Peking is a four masted barque built for the Flying P-Line, the identical sister ship to the Passat, and was one of the last generation of windjammers used in the nitrate and grain trade around the often treacherous Cape Horn (photograph of the Peking under full sail taken before 1914 in the estuary of the Elbe river).

Eking out meager existence on routes difficult to serve by the steam ships which required vast amounts of coal to fire their hungry boilers, these tall ships and the sailors sailing them were the last of their breed. Sailed "in the traditional way with few labor saving devices or safety features", her sailors were a hard lot, working four hours on and four hours off 24 hours a day for the entire length of the voyage, sometime for more than a hundred days in a row.

Made famous by the sail training pioneer Irving Johnson, his footage filmed on board during a passage around Cape Horn in 1929 shocked experienced Cape Horn veterans and landsmen alike at the extreme conditions Peking experienced.

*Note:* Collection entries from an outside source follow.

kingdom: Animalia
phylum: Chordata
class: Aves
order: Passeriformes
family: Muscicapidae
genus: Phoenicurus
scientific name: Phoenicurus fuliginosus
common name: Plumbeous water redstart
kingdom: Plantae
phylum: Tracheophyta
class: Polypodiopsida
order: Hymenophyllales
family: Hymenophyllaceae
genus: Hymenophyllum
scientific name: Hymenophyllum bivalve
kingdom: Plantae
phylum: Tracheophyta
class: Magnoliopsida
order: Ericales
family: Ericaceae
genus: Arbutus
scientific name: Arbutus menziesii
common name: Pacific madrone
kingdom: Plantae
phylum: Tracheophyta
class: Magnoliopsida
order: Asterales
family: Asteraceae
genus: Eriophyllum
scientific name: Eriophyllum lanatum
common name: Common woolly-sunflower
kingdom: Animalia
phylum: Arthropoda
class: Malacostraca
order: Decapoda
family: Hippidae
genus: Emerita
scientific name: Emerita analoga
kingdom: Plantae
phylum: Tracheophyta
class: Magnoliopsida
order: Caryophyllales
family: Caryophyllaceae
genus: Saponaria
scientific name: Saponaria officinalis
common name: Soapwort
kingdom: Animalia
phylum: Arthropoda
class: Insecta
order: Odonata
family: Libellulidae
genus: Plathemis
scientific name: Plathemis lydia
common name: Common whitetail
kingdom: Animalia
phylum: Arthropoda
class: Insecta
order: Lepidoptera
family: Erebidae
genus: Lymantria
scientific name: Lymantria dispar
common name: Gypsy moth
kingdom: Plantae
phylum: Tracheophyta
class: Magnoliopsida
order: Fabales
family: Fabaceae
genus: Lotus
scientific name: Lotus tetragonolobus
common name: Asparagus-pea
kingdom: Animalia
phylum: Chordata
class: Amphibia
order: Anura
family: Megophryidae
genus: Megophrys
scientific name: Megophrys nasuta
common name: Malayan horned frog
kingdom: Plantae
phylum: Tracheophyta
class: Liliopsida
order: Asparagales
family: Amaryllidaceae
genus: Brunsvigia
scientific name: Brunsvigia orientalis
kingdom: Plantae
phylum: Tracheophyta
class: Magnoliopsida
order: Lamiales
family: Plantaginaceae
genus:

Today, the Peking is docked at the South Street Seaport in New York City, where she acts as a maritime museum.
Today, the Peking is docked at the South Street Seaport in New York City, where she acts as a maritime museum.

She was in Valparaiso at the outbreak of World War I, and was awarded to Italy as war reparations. She was sold back to the original owners, the Laeisz brothers in 1923, and continued in the nitrate trade until traffic through the Panama Canal proved quicker and more economical.

In 1932, she was sold for £6,250 to Shaftesbury Homes. She was first towed to Greenhithe, renamed Arethusa II and moored alongside the existing Arethusa I. In July 1933, she was moved to her new permanent mooring off Upnor on the River Medway,where she worked as a children's home and training school. She was officially "opened" by HRH Prince George on 25 July 1933. During World War II she served in the Royal Navy as HMS Pekin.

She was retired in 1975 and sold to Jack Aron, for the South Street Seaport Museum, New York City in the United States, where she is still moored.